Material supplied
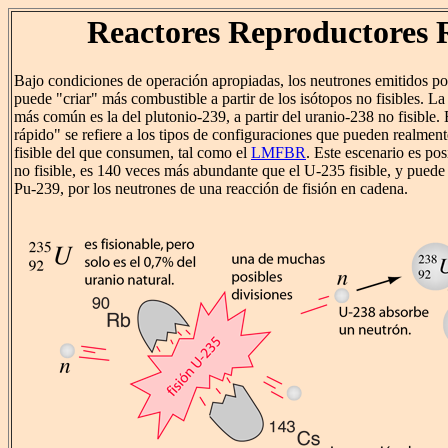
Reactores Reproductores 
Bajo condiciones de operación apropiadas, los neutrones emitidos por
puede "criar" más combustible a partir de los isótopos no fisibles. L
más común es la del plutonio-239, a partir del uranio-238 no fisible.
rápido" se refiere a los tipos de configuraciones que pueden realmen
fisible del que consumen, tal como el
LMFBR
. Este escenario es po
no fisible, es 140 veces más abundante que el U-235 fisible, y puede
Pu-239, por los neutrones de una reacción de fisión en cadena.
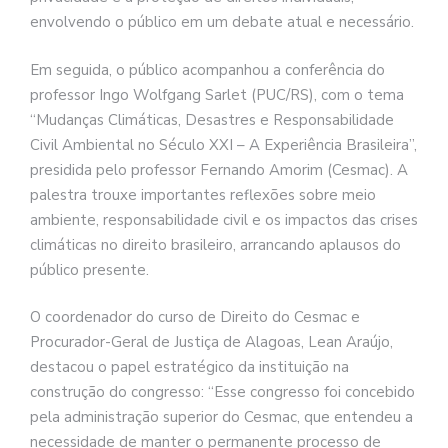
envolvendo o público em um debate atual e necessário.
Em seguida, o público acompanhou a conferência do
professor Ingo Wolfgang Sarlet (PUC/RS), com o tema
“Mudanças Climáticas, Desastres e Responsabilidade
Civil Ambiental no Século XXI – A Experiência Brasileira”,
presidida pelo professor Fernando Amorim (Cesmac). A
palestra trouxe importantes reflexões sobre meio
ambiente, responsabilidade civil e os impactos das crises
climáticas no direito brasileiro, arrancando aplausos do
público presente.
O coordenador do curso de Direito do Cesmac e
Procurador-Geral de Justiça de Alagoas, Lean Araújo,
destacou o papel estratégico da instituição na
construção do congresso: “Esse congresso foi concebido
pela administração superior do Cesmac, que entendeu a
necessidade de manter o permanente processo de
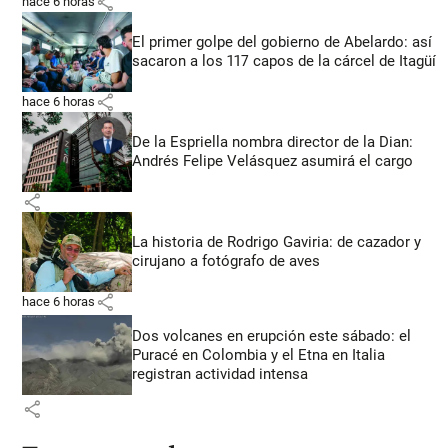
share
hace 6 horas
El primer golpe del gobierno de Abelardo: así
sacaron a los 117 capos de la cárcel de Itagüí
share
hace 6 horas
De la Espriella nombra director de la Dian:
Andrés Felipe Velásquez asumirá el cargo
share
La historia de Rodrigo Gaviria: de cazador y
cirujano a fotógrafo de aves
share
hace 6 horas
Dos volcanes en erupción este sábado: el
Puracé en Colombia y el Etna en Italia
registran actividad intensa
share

---

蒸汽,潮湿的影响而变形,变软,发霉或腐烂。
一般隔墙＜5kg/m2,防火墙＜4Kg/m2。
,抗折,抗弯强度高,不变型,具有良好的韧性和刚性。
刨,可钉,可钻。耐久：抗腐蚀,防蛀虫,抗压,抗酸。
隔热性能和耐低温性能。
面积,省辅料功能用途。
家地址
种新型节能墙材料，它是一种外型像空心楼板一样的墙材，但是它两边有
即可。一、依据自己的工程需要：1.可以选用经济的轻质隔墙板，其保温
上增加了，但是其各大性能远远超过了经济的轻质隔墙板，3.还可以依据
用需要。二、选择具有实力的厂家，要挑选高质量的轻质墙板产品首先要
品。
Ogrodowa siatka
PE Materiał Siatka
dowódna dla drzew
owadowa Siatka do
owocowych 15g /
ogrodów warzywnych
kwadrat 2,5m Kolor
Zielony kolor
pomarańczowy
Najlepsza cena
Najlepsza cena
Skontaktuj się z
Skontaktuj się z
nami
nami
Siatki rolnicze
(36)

...

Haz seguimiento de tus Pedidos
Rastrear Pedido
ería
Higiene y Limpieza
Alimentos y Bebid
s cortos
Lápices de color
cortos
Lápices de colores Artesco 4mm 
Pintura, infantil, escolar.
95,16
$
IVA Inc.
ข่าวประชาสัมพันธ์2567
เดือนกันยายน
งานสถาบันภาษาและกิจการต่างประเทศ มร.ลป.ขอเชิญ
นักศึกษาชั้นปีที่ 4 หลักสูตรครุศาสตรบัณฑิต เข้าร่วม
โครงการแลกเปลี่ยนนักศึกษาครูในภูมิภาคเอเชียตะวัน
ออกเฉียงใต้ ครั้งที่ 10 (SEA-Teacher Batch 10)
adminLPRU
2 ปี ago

Try it
Return the lines in the rows above, from the line containing "Reactores Reproductores" up to and including the line containing "Pu-239, por los", copying each one unchanged.

Response box
Reactores Reproductores 
Bajo condiciones de operación apropiadas, los neutrones emitidos por
puede "criar" más combustible a partir de los isótopos no fisibles. L
más común es la del plutonio-239, a partir del uranio-238 no fisible.
rápido" se refiere a los tipos de configuraciones que pueden realmen
fisible del que consumen, tal como el
LMFBR
. Este escenario es po
no fisible, es 140 veces más abundante que el U-235 fisible, y puede
Pu-239, por los neutrones de una reacción de fisión en cadena.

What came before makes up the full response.